Ja, das mag einfacher sein - aber die 100 m in 9,8 sek. zu laufen, ist es nicht!

 GastIltis antwortete darauf am 14.12.19:
Übrigens habe ich mich hinreißen lassen und schon fünf Erzählungen gelesen. Wem habe ich das zu verdanken?

 Graeculus schrieb daraufhin am 14.12.19:
Du, das freut mich riesig! Das ist der schönste Erfolg.

 EkkehartMittelberg (14.12.19)
Russische Erzähler sind Meister darin, Menschen auf der untersten sozialen Stufe in ihrem Leid zu schildern. Es ist gut, dass du auch einen Typ der Kurzgeschichte vorstellst, in dem äußerlich wenig passiert.. Die Meisterschaft des Erzählers besteht hier darin, die Tragik des herunter gekommen Gutsherrn zu beschreiben. Es wird jetzt schon sichtbar, dass du ganz unterschiedliche Varianten von Kurzgeschichten präsentierst.
LG
Ekki

 Graeculus äußerte darauf am 14.12.19:
Du drückst es gut aus.
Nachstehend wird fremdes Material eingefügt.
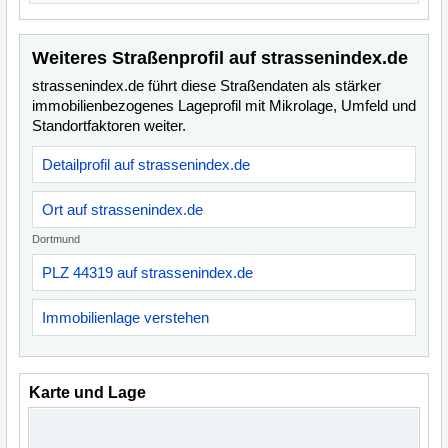
Weiteres Straßenprofil auf strassenindex.de
strassenindex.de führt diese Straßendaten als stärker
immobilienbezogenes Lageprofil mit Mikrolage, Umfeld und
Standortfaktoren weiter.
Detailprofil auf strassenindex.de
Ort auf strassenindex.de
Dortmund
PLZ 44319 auf strassenindex.de
Immobilienlage verstehen
Karte und Lage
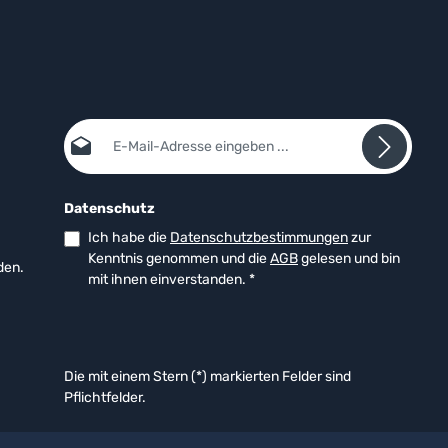
E-Mail-Adresse*
Datenschutz
Ich habe die
Datenschutzbestimmungen
zur
Kenntnis genommen und die
AGB
gelesen und bin
den.
mit ihnen einverstanden.
*
Die mit einem Stern (*) markierten Felder sind
Pflichtfelder.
Russische Erzähler können gut das Elend, die Trauer, das Scheitern darstellen.

Übrigens gibt es auch bei Dostojewskij (ich meine, es ist in den "Brüdern Karamasow") eine solche Szene, in der eine Frau ihren Mann, der sie über alles liebt, in der Hochzeitsnacht verläßt. Auch sie heißt Marja, und zwar Schatow, wenn ich mich nicht irre.
Auch wenn das in einen Roman eingebettet ist, mag es eine 'typisch russische' Konstellation sein.

 TassoTuwas (14.12.19)
"Action" alleine, denke ich, macht noch keine gute Erzählung.
In diesem Falle stellt sich doch von Anfang an die Frage, welches Geheimnis rankt sich um diese abgerissene Gestalt und wird es gelüftet. Das ist allemal ein Grund bis zum Ende zu lesen.
Aus heutiger Sicht finde ich den Blick auf die gesellschaftlichen Zustände im zaristischen Russland interessant.
TT

 Graeculus ergänzte dazu am 14.12.19:
Das ist es, und ich meine sogar, daß die gesellschaftlichen Verhältnisse in Rußland immer interessant sind - wenn auch im Sinne des chinesischen Fluches "Mögest du in interessanten Zeiten leben".

Habe eine Schwäche für russische Literatur.

 TrekanBelluvitsh (15.12.19)
Ich sage es mal so: Der Herr hat wenigstens einen Grund, warum er säuft...

 Graeculus meinte dazu am 15.12.19:
Man kann auch sagen: Ich trinke, weil ich lebe. Ich lebe, also trinke ich.
(Ist das der Grund, weshalb es keine Kultur ohne Drogen gibt?)